California Supreme Court alters how bias cases will be handled
Even if discrimination plays a role in a worker’s firing, an employer will not be liable for back pay or other compensation if the employee would have been fired anyway for poor performance, the California Supreme Court decided Thursday.
The 6-0 ruling, with one justice recused, is likely to change the way most discrimination cases are handled in California, lawyers in the case said.
In the past, employees could receive compensation, including back pay and damages, and win reinstatement if they could prove that discrimination was “a motivating factor” in a firing.
Now, employees will have to show that bias was a substantial motive, and the employer will then get the chance to argue that performance alone would have resulted in the worker’s termination.
The widely anticipated ruling was not a complete victory for employers, however. The court said employers would still have to pay a litigant’s attorney fees if a jury finds that illegal bias was involved. A judge also would have the option of issuing an injunction ordering the company to end discrimination.
“There is no question that an employment decision motivated in substantial part by discrimination inflicts dignitary harm on the affected individual,” Justice Goodwin Liu wrote for the court, “even if the employer would have made the same decision in the absence of discrimination.”
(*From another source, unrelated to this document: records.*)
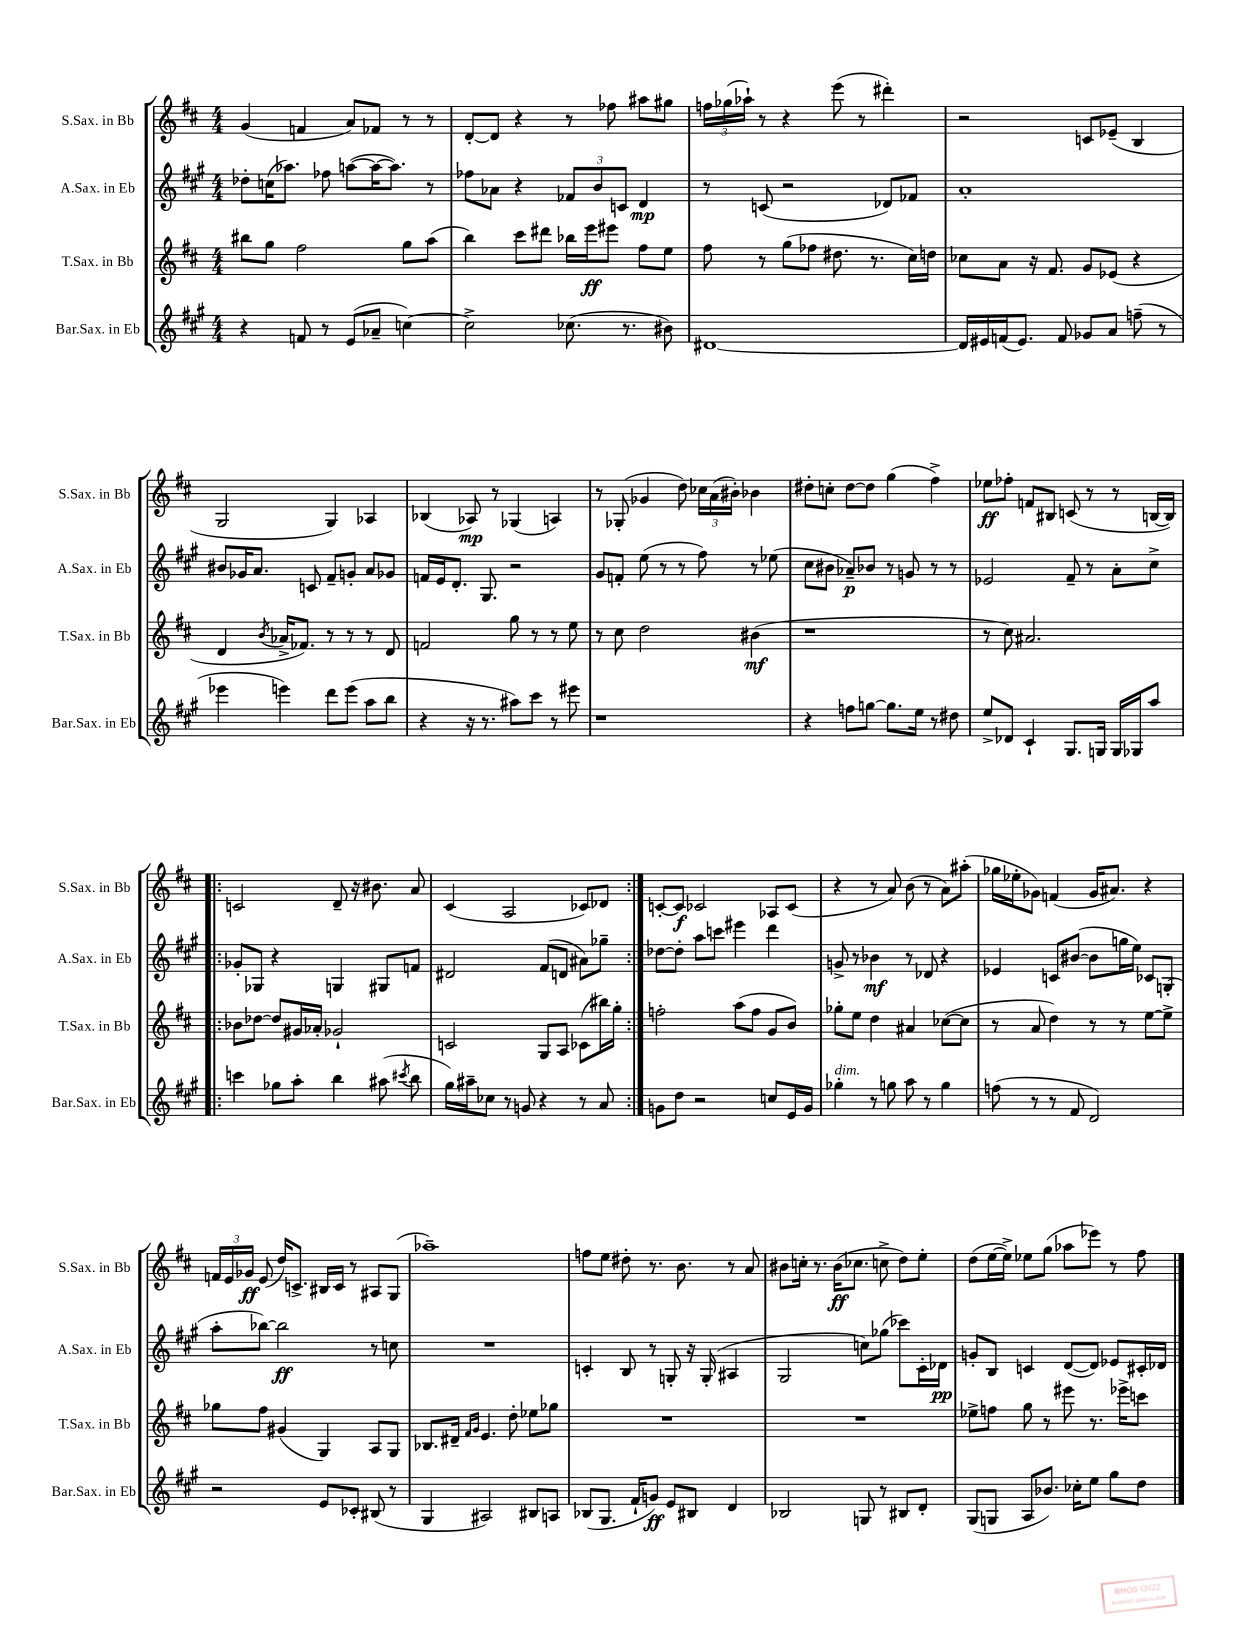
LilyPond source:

<<
\new StaffGroup <<
\new Staff = "s0" \with { instrumentName = "S.Sax. in Bb" shortInstrumentName = "S.Sax. in Bb" } {
    \clef treble \key d \major \numericTimeSignature \time 4/4
    \autoBeamOff g'4( f'4 a'8[) fes'8] r8 r8 |
    d'8[~-. d'8] r4 r8 fes''8 ais''8[ gis''8] |
    \tuplet 3/2 { f''16[ ges''16( aes''16]-!) } r8 r4 e'''8( r8 dis'''4-.) |
    r2 c'8[ ees'8]--( b4 |
    g2 g4) aes4 |
    bes4( aes8\mp) r8 ges4( a4) |
    r8 ges8-.( ges'4 d''8) \tuplet 3/2 { ces''16[ a'16( bis'16]-.) } bes'4 |
    dis''8[-. c''8]-. dis''8[~ dis''8] g''4( fis''4->) |
    ees''8[\ff fes''8]-. f'8[ bis8] c'8( r8 r8 b16[~ b16]) |
    \repeat volta 2 { c'2 d'8-- r16 bis'8. a'8 |
    cis'4( a2 ces'8[) des'8] | }
    c'8[~-. c'8]\f ces'2 aes8[ ces'8]( |
    r4 r8 a'8) b'8( r8 a'8[) ais''8]-.( |
    ges''16[ ees''16-. ges'8]) f'4( ges'16[ ais'8.]) r4 |
    \tuplet 3/2 { f'16[ e'16 ges'16]\ff } e'8( d''16[) c'8.]-> bis16[ c'16] r8 ais8[ g8]( |
    aes''1--) |
    f''8[ e''8] dis''8-. r8. b'8. r8 a'8 |
    bis'8[ c''16]-. r8. bis'16[\ff( ces''8.] c''8-> d''8[) e''8]-. |
    d''8[( e''16~ e''16]->) ees''8[ g''8]( aes''8[ ees'''8]) r8 fis''8 \bar "|." |
}
\new Staff = "s1" \with { instrumentName = "A.Sax. in Eb" shortInstrumentName = "A.Sax. in Eb" } {
    \clef treble \key a \major \numericTimeSignature \time 4/4
    \autoBeamOff des''8[-. c''16( aes''8.]) fes''8 a''8[~( a''16~ a''8.]) r8 |
    fes''8[ aes'8] r4 \tuplet 3/2 { fes'8[ b'8 c'8] } d'4\mp |
    r8 c'8( r2 des'8[) fes'8] |
    a'1-. |
    bis'8[ ges'16 a'8.] c'8 fis'8[-- g'8]-. a'8[ ges'8] |
    f'16[ e'16 d'8.]-. gis8. r2 |
    gis'8[ f'8]-. e''8( r8 r8 fis''8) r8 ees''8( |
    cis''8[ bis'8] aes'8[--\p) bes'8] r8 g'8 r8 r8 |
    ees'2 fis'8-- r8 a'8[-. cis''8]-> |
    \repeat volta 2 { ges'8[-. ges8] r4 g4 gis8[ f'8] |
    dis'2 fis'8[( d'8] ais'8[) ges''8]-- | }
    des''8[~ des''8]-. a''8[ c'''8] eis'''4 d'''4 |
    g'8-> r8 bes'4\mf r8 des'8 r4 |
    ees'4 c'8[ bis'8]~( bis'8[ g''16 e''16]) ces'8[ g8]-.( |
    a''8[-. bes''8]~) bes''2\ff r8 c''8 |
    R1 |
    c'4-. b8 r8 g8-. r16 g16-.( ais4 |
    gis2 c''8[) ges''8]( ces'''8[) cis'16-. des'16]\pp |
    g'8[-. b8] c'4 d'8[~( d'8]) ees'8[ cis'16-. des'16] \bar "|." |
}
\new Staff = "s2" \with { instrumentName = "T.Sax. in Bb" shortInstrumentName = "T.Sax. in Bb" } {
    \clef treble \key d \major \numericTimeSignature \time 4/4
    \autoBeamOff bis''8[ g''8] fis''2 g''8[ a''8]( |
    b''4) cis'''8[ dis'''8] bes''16[ e'''16\ff eis'''8] fis''8[ e''8] |
    fis''8 r8 g''8[( fes''8] dis''8. r8. cis''16[) d''16] |
    ces''8[ a'8] r16 fis'8. g'8[ ees'8]( r4 |
    d'4 \acciaccatura { b'8 } aes'16[-> fes'8.]) r8 r8 r8 d'8 |
    f'2 g''8 r8 r8 e''8 |
    r8 cis''8 d''2 bis'4\mf( |
    r1 |
    r8 cis''8) ais'2. |
    \repeat volta 2 { bes'8[ des''8]~ des''8[ gis'16 aes'16]-. ges'2-! |
    c'2 g8[ a8] ces'8[( bis''16) g''16]-. | }
    f''2-. a''8[( f''8] g'8[ b'8]) |
    ges''8[-. e''8] d''4 ais'4 ces''8[~( ces''8] |
    r8 a'8 d''4) r8 r8 e''8[~ e''8]-> |
    ges''8[ fis''8] gis'4( g4) a8[ g8] |
    bes8.[ dis'16]-- \grace { fis'16[ g'16] } e'4. d''8-. ees''8[ ges''8] |
    R1 |
    R1 |
    ees''8[-> f''8] g''8 r8 eis'''8 r8. ees'''16[-> c'''8] \bar "|." |
}
\new Staff = "s3" \with { instrumentName = "Bar.Sax. in Eb" shortInstrumentName = "Bar.Sax. in Eb" } {
    \clef treble \key a \major \numericTimeSignature \time 4/4
    \autoBeamOff r4 f'8 r8 e'8[( aes'8]-- c''4~) |
    c''2-> ces''8.( r8. bis'8) |
    dis'1~ |
    dis'16[ eis'16 f'16( eis'8.]) f'8 ges'8[ a'8] f''8--( r8 |
    ees'''4 e'''4) d'''8[ e'''8]( a''8[ b''8] |
    r4 r16 r8. ais''8[) cis'''8] r8 eis'''8 |
    r1 |
    r4 f''8[ g''8]~ g''8.[ e''16] r8 dis''8 |
    e''8[-> des'8] cis'4-! gis8.[ g16] g16[ ges16 a''8] |
    \repeat volta 2 { c'''4 ges''8[ a''8]-. b''4 ais''8( \acciaccatura { cis'''8 } b''8 |
    gis''16[) ais''16-- ces''8] r8 g'8 r4 r8 a'8 | }
    g'8[ d''8] r2 c''8[ e'16 g'16] |
    ges''4-.^\markup { \italic "dim." } r8 g''8 a''8 r8 g''4 |
    f''8( r8 r8 fis'8 d'2) |
    r2 e'8[ ces'8]-. bis8( r8 |
    gis4 ais2) bis8[ a8] |
    bes8[( gis8.] fis'16[-! g'8]\ff) e'8[ bis8] d'4 |
    bes2 g8 r8 bis8[ d'8]-. |
    gis8[( g8] a8[ bes'8.]) ces''16[-. e''8] gis''8[ d''8] \bar "|." |
}
>>
>>
\layout { \context { \Score \remove "Bar_number_engraver" } }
The decision overturned a jury award to a Santa Monica bus driver who was fired after revealing she was pregnant.
The city’s bus service insisted that she would have been fired regardless of her pregnancy because she had two accidents and failed twice to report to work on schedule. A jury awarded her about $178,000, mostly for mental suffering. Her sex discrimination complaint could be retried, but the jury would be instructed under the new rule.
Charlotte Fishman, an attorney for a lawyer group that represents workers in employment litigation, said the ruling would make it harder for workers to prevail in discrimination cases.
“This is kind of a surprise, and not a good one,” Fishman said.
Paul W. Cane, who represented employer groups in the case, called the decision “a mixed bag.”
“If the plaintiff lawyer can prove discrimination was a substantial motivating reason, they are going to put in large, attorney-fee bills even if their clients get nothing,” Cane said.
David M. deRubertis, who represented the employee in the case, said he was disappointed that the court did not preserve damages for emotional distress and punitive damages, but added that the ruling would not affect which lawsuits he files.